##### LISTED ENTRIES

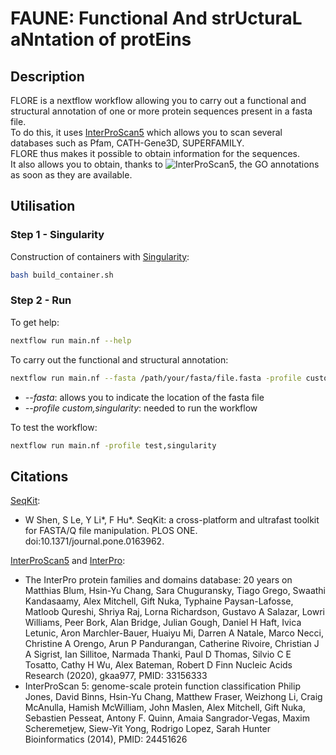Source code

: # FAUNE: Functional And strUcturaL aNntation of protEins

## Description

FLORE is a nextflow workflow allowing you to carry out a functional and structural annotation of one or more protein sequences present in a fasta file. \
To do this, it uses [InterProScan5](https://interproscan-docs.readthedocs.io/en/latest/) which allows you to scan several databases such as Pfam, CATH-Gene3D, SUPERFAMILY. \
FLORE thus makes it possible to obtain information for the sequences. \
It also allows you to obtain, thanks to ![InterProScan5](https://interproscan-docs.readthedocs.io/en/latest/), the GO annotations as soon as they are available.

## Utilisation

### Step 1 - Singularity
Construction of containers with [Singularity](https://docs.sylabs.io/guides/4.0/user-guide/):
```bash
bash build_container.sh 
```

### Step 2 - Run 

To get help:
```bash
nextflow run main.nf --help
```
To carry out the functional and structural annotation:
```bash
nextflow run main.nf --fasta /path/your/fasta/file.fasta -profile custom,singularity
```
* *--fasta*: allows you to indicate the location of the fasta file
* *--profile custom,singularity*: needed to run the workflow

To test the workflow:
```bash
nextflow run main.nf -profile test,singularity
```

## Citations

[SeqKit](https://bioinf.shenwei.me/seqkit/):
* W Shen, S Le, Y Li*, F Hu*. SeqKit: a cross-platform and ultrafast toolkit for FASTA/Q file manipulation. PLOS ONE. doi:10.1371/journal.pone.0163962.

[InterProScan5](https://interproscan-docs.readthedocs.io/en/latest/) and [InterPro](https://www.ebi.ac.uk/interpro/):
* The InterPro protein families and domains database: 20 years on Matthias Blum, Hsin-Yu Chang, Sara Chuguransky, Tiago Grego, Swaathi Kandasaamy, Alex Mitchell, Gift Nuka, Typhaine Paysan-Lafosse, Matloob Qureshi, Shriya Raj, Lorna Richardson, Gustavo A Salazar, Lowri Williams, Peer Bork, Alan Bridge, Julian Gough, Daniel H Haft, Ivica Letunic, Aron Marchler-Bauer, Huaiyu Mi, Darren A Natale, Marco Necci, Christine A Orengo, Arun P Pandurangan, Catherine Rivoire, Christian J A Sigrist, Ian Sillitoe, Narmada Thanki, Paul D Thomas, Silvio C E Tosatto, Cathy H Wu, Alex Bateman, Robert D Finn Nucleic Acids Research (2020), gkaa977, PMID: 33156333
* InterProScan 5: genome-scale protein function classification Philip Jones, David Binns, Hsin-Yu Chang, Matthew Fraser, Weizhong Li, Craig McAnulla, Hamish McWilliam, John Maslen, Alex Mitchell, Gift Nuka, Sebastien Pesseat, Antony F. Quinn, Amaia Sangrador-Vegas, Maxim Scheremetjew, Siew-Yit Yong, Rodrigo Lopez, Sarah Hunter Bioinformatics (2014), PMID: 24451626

##########

Set down the records above exactly as written, beginning with the first line and ending with the line that contains "FLORE thus makes", and do not include pictures.

Source code

: # FAUNE: Functional And strUcturaL aNntation of protEins

## Description

FLORE is a nextflow workflow allowing you to carry out a functional and structural annotation of one or more protein sequences present in a fasta file. \
To do this, it uses [InterProScan5](https://interproscan-docs.readthedocs.io/en/latest/) which allows you to scan several databases such as Pfam, CATH-Gene3D, SUPERFAMILY. \
FLORE thus makes it possible to obtain information for the sequences. \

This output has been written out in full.